New details have emerged about Ferrari’s first-ever SUV.
It's been a busy year for Ferrari, as the Italian automaker has unveiled a slew of new models including the F8 Tributo, SF90 Stradale, and more recently the 812 GTS and F8 Spider. Looking ahead, Ferrari will also launch its first-ever SUV to rival the Lamborghini Urus and the upcoming Aston Martin DBX. Due to arrive in 2022, Ferrari's SUV is codenamed the Purosangue (that's Italian for 'thoroughbred') and known internally as '175.' And according to a new report by Autocar, it will be in a different league to its rival performance SUVs.
"I'm convinced on this car and the technical concept," Ferrari's chief technical officer Michael Leiters told Autocar. "I think we've found a concept and a package which is on one side a real SUV and will convince SUV customers to buy it, but on the other side there's a huge differentiation of concept to existing SUVs."
Underpinning the Purosangue will be Ferrari's next-generation scalable front-mid-engined architecture that supports V6, V8, and V12 engines with or without hybrid assistance and with a transaxle dual-clutch automatic gearbox, rear or all-wheel drive, and two, two-plus-two or four-seat cabins.
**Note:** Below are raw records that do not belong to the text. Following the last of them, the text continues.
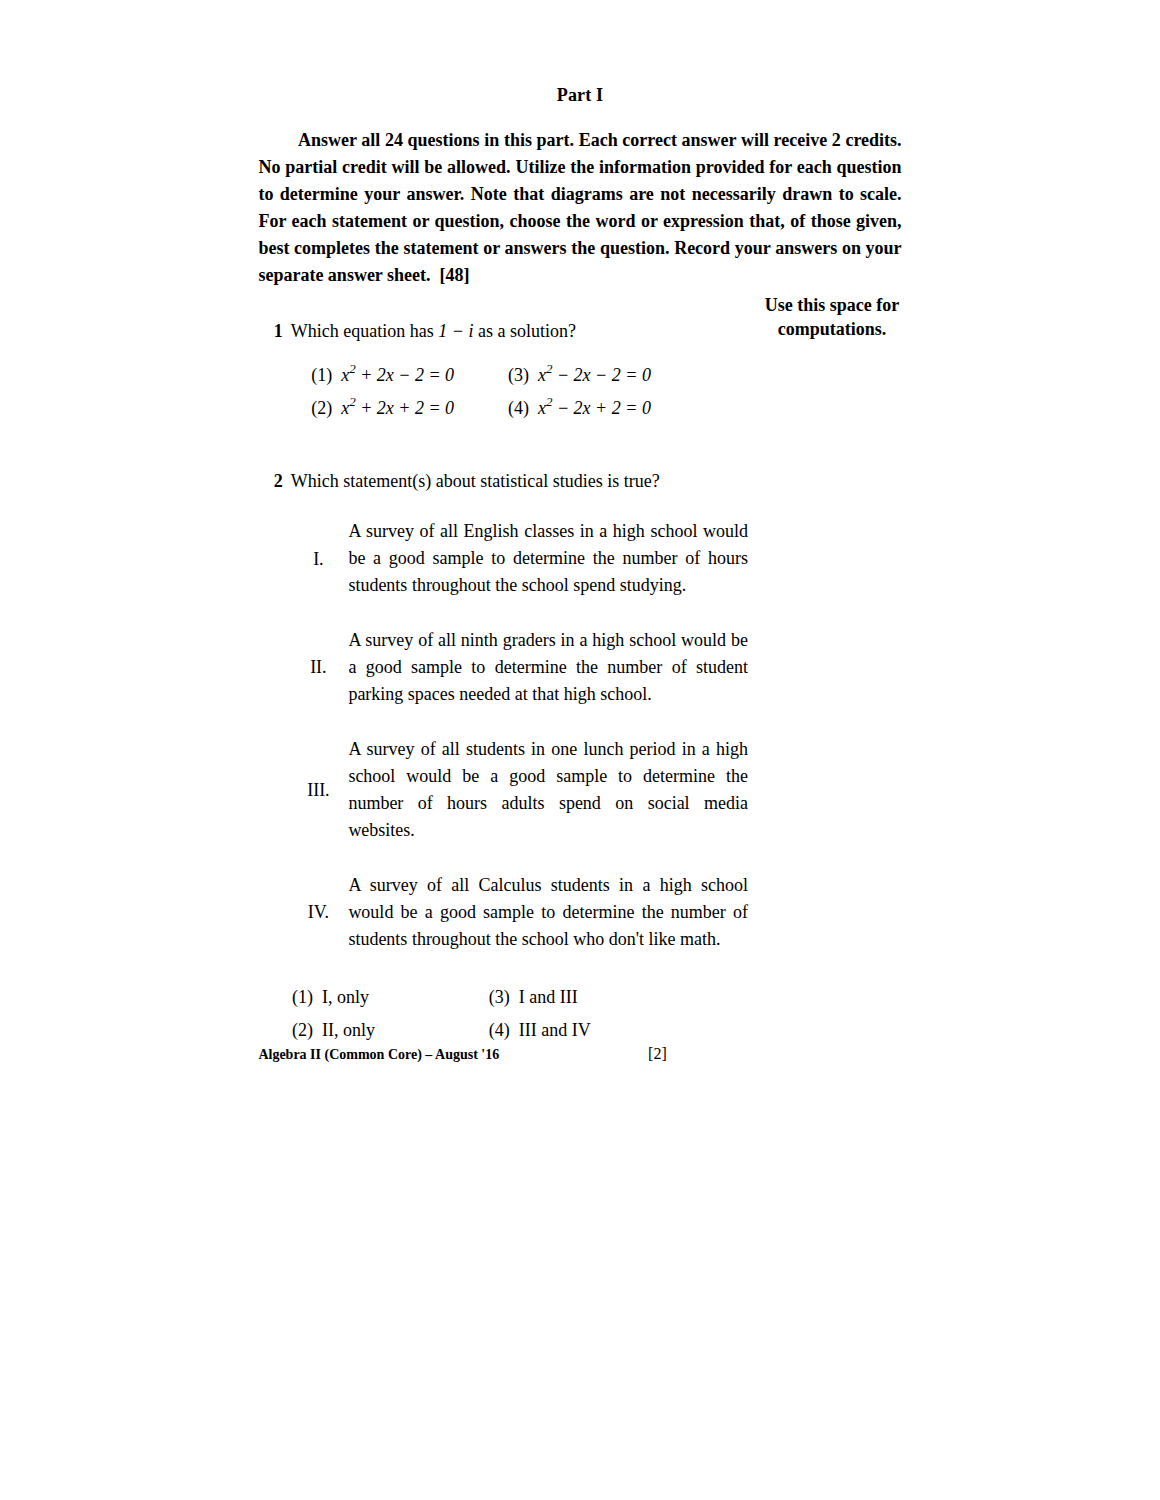Part I
Answer all 24 questions in this part. Each correct answer will receive 2 credits. No partial credit will be allowed. Utilize the information provided for each question to determine your answer. Note that diagrams are not necessarily drawn to scale. For each statement or question, choose the word or expression that, of those given, best completes the statement or answers the question. Record your answers on your separate answer sheet. [48]
Use this space for
computations.
1
Which equation has 1 − i as a solution?
(1) x2 + 2x − 2 = 0
(3) x2 − 2x − 2 = 0
(2) x2 + 2x + 2 = 0
(4) x2 − 2x + 2 = 0
2
Which statement(s) about statistical studies is true?
| I. | A survey of all English classes in a high school would be a good sample to determine the number of hours students throughout the school spend studying. |
| II. | A survey of all ninth graders in a high school would be a good sample to determine the number of student parking spaces needed at that high school. |
| III. | A survey of all students in one lunch period in a high school would be a good sample to determine the number of hours adults spend on social media websites. |
| IV. | A survey of all Calculus students in a high school would be a good sample to determine the number of students throughout the school who don't like math. |
(1) I, only
(3) I and III
(2) II, only
(4) III and IV
Algebra II (Common Core) – August '16
[2]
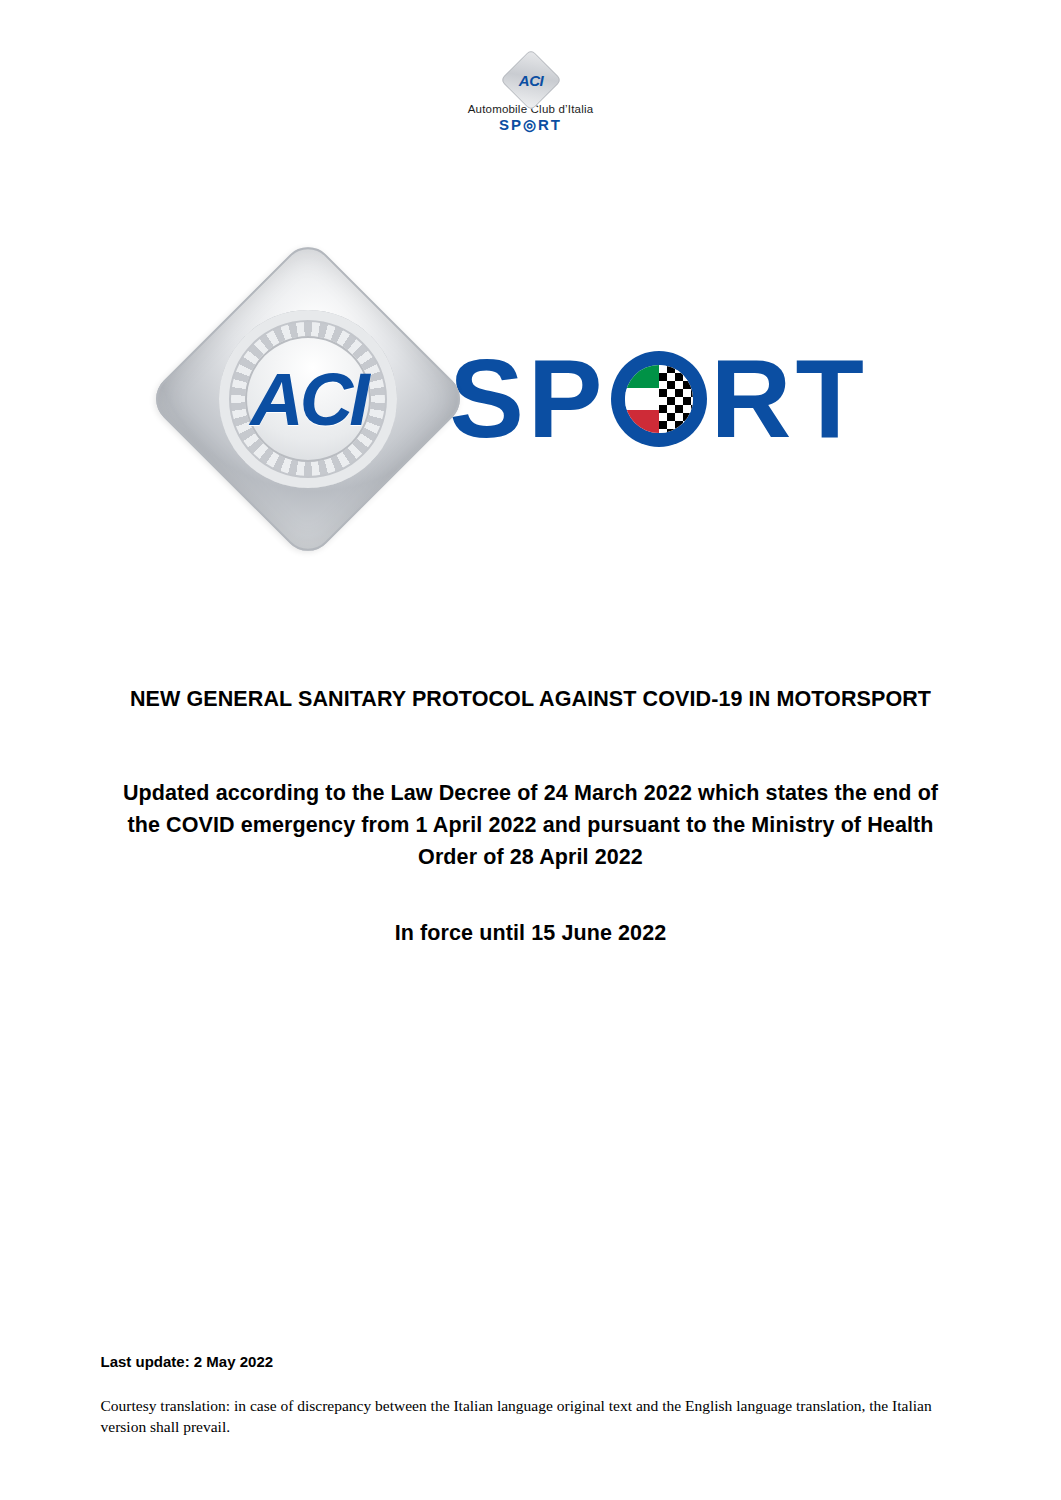ACI
Automobile Club d’Italia
SP◎RT
ACI
SP RT
NEW GENERAL SANITARY PROTOCOL AGAINST COVID-19 IN MOTORSPORT
Updated according to the Law Decree of 24 March 2022 which states the end of the COVID emergency from 1 April 2022 and pursuant to the Ministry of Health Order of 28 April 2022
In force until 15 June 2022
Last update: 2 May 2022
Courtesy translation: in case of discrepancy between the Italian language original text and the English language translation, the Italian version shall prevail.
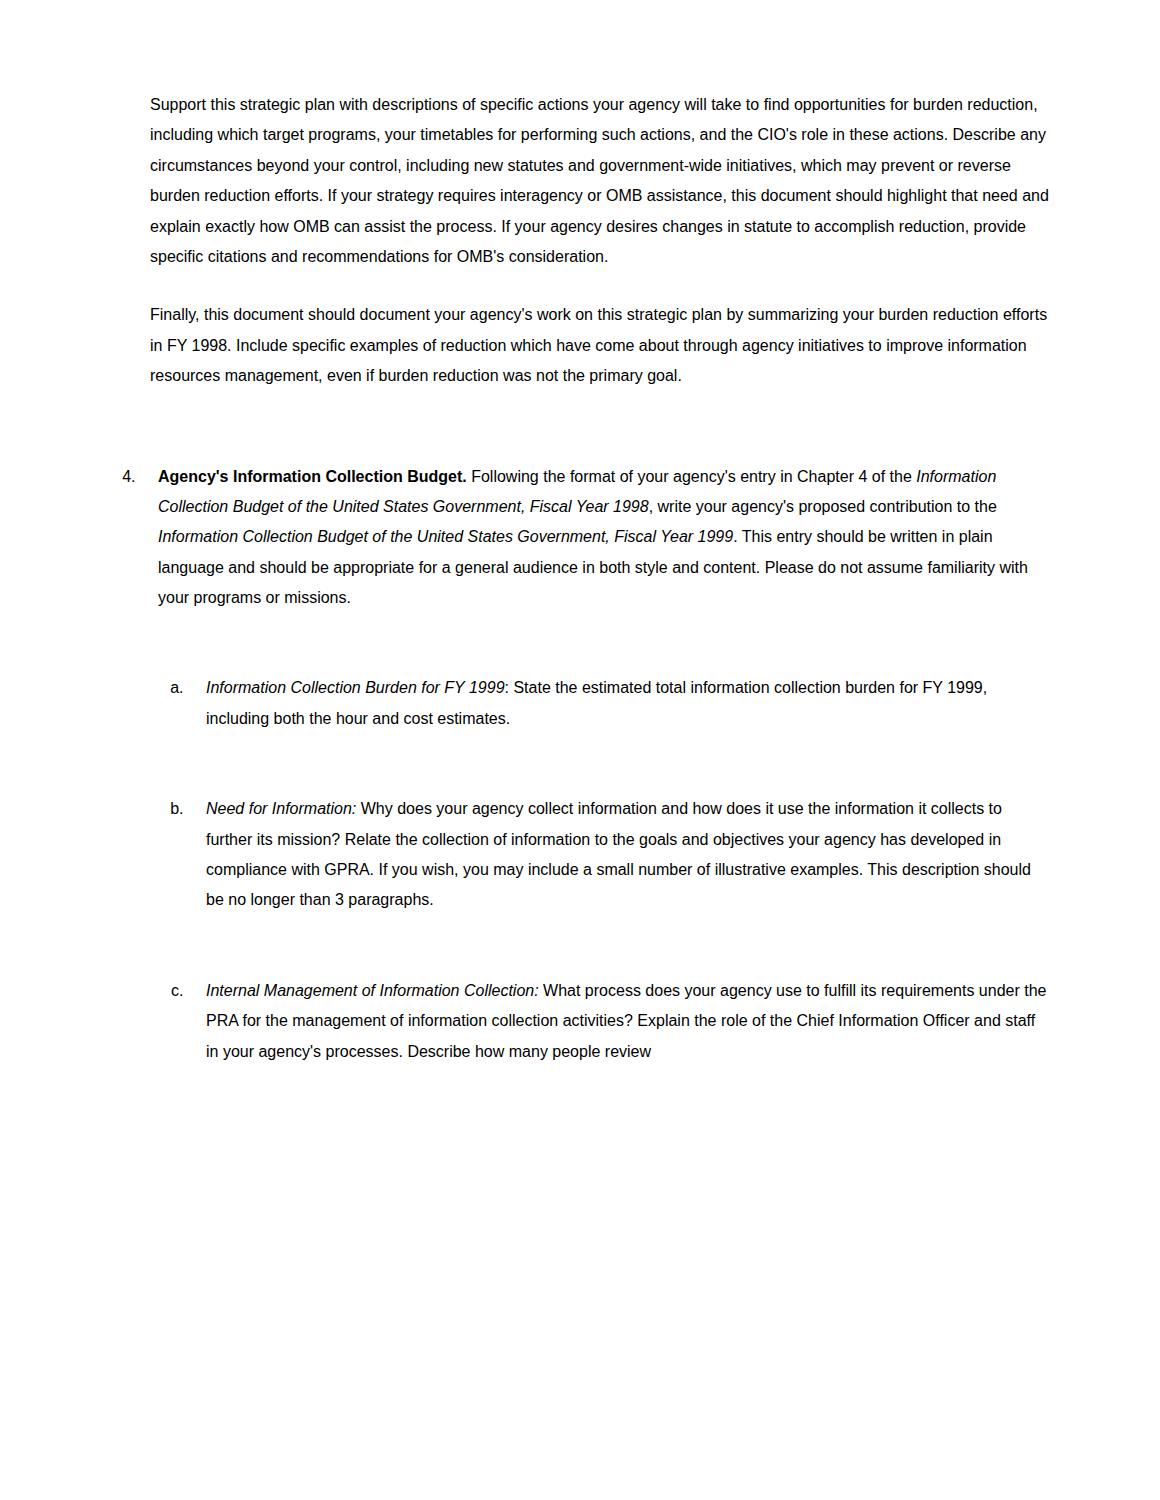Support this strategic plan with descriptions of specific actions your agency will take to find opportunities for burden reduction, including which target programs, your timetables for performing such actions, and the CIO's role in these actions. Describe any circumstances beyond your control, including new statutes and government-wide initiatives, which may prevent or reverse burden reduction efforts. If your strategy requires interagency or OMB assistance, this document should highlight that need and explain exactly how OMB can assist the process. If your agency desires changes in statute to accomplish reduction, provide specific citations and recommendations for OMB's consideration.
Finally, this document should document your agency's work on this strategic plan by summarizing your burden reduction efforts in FY 1998. Include specific examples of reduction which have come about through agency initiatives to improve information resources management, even if burden reduction was not the primary goal.
Agency's Information Collection Budget. Following the format of your agency's entry in Chapter 4 of the Information Collection Budget of the United States Government, Fiscal Year 1998, write your agency's proposed contribution to the Information Collection Budget of the United States Government, Fiscal Year 1999. This entry should be written in plain language and should be appropriate for a general audience in both style and content. Please do not assume familiarity with your programs or missions.
Information Collection Burden for FY 1999: State the estimated total information collection burden for FY 1999, including both the hour and cost estimates.
Need for Information: Why does your agency collect information and how does it use the information it collects to further its mission? Relate the collection of information to the goals and objectives your agency has developed in compliance with GPRA. If you wish, you may include a small number of illustrative examples. This description should be no longer than 3 paragraphs.
Internal Management of Information Collection: What process does your agency use to fulfill its requirements under the PRA for the management of information collection activities? Explain the role of the Chief Information Officer and staff in your agency's processes. Describe how many people review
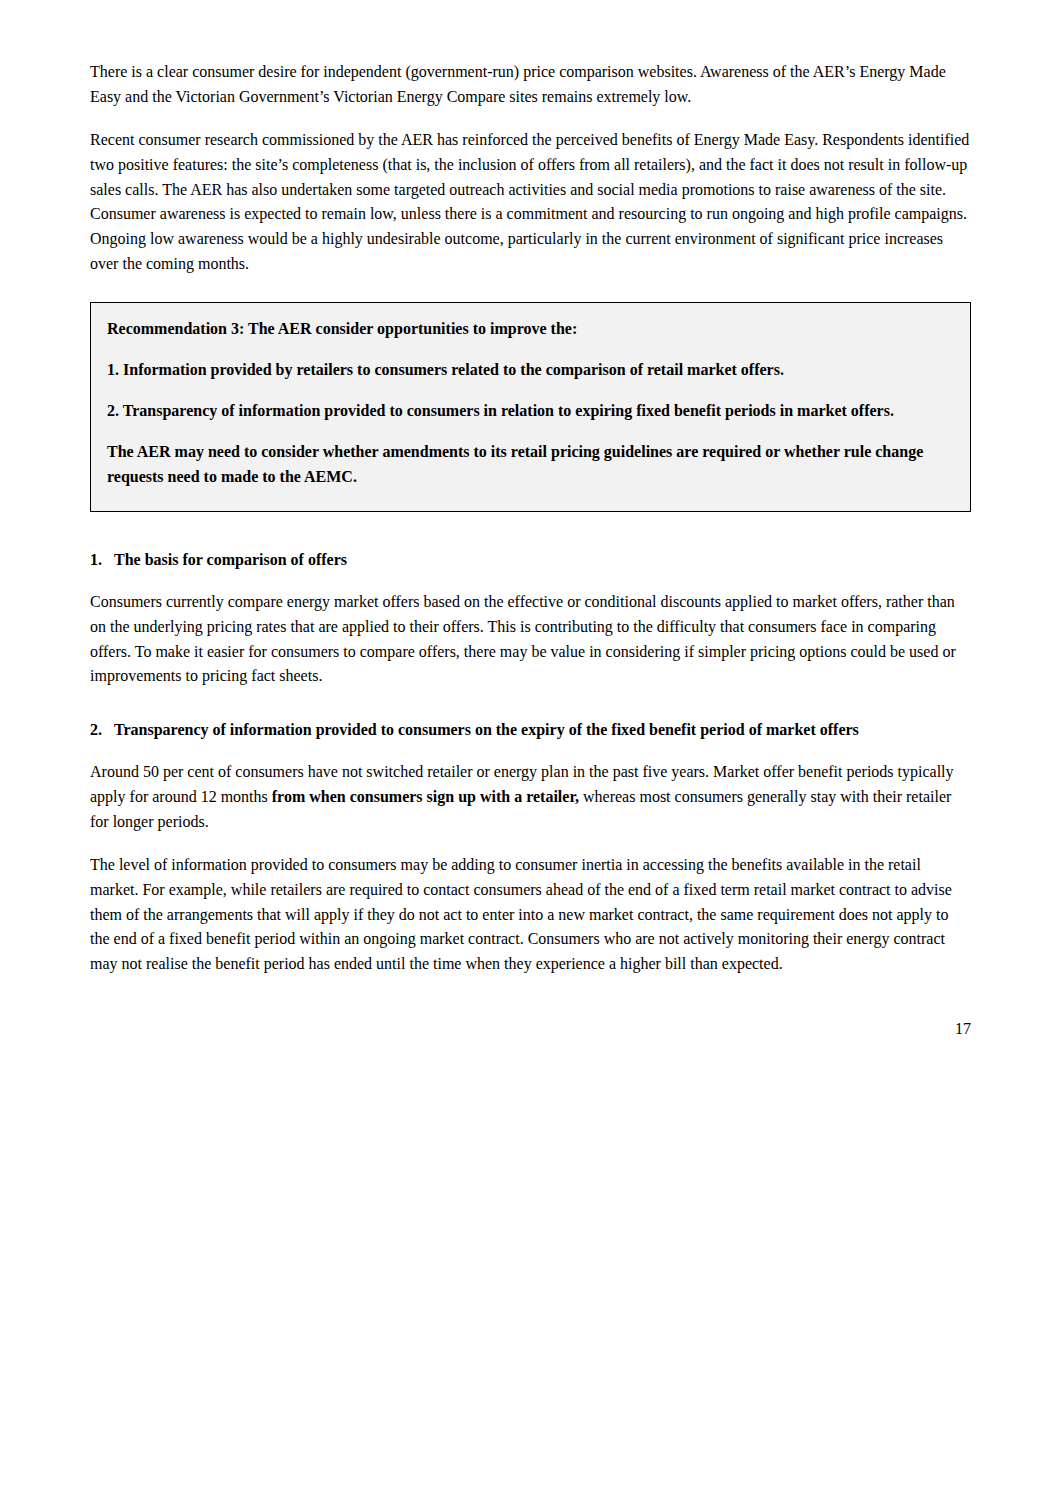There is a clear consumer desire for independent (government-run) price comparison websites. Awareness of the AER’s Energy Made Easy and the Victorian Government’s Victorian Energy Compare sites remains extremely low.
Recent consumer research commissioned by the AER has reinforced the perceived benefits of Energy Made Easy. Respondents identified two positive features: the site’s completeness (that is, the inclusion of offers from all retailers), and the fact it does not result in follow-up sales calls. The AER has also undertaken some targeted outreach activities and social media promotions to raise awareness of the site. Consumer awareness is expected to remain low, unless there is a commitment and resourcing to run ongoing and high profile campaigns. Ongoing low awareness would be a highly undesirable outcome, particularly in the current environment of significant price increases over the coming months.
Recommendation 3: The AER consider opportunities to improve the:
1. Information provided by retailers to consumers related to the comparison of retail market offers.
2. Transparency of information provided to consumers in relation to expiring fixed benefit periods in market offers.
The AER may need to consider whether amendments to its retail pricing guidelines are required or whether rule change requests need to made to the AEMC.
1. The basis for comparison of offers
Consumers currently compare energy market offers based on the effective or conditional discounts applied to market offers, rather than on the underlying pricing rates that are applied to their offers. This is contributing to the difficulty that consumers face in comparing offers. To make it easier for consumers to compare offers, there may be value in considering if simpler pricing options could be used or improvements to pricing fact sheets.
2. Transparency of information provided to consumers on the expiry of the fixed benefit period of market offers
Around 50 per cent of consumers have not switched retailer or energy plan in the past five years. Market offer benefit periods typically apply for around 12 months from when consumers sign up with a retailer, whereas most consumers generally stay with their retailer for longer periods.
The level of information provided to consumers may be adding to consumer inertia in accessing the benefits available in the retail market. For example, while retailers are required to contact consumers ahead of the end of a fixed term retail market contract to advise them of the arrangements that will apply if they do not act to enter into a new market contract, the same requirement does not apply to the end of a fixed benefit period within an ongoing market contract. Consumers who are not actively monitoring their energy contract may not realise the benefit period has ended until the time when they experience a higher bill than expected.
17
According to Autocar, the Purosangue will take the form of a four-seater measuring around 16 feet long and will reportedly feature height-adjustable suspension and an anti-roll system, resulting in impressive on-road dynamics and some off-road capability. As for powertrains, while previous reports claimed the Purosangue will pack a V8, Autocar claims the SUV will adopt the SF90 Stradale's hybrid setup featuring three electric motors paired with a turbocharged V6. A range-topping V12 version is also expected as Ferrari is staying committed to V12 engines.
SUVs are a new segment for Ferrari, which has presented the automaker with engineering challenges to overcome when developing the interior. "With space, how can we ensure that there is the right easy, ergonomic comfort on board?" said Leiters. "How to combine the sporty layout with a more comfort-orientated design? What to do with HMI [human machine interface]? Our HMI is driver-orientated, but how can it be more democratic? What are the comfort features? What is a Ferrari's pure DNA on a car for comfort? It's a challenge, an opportunity and fun. I like it very much. Some concepts are close together, but with cars like 175 one thing we want to do is structure the product range and have something different."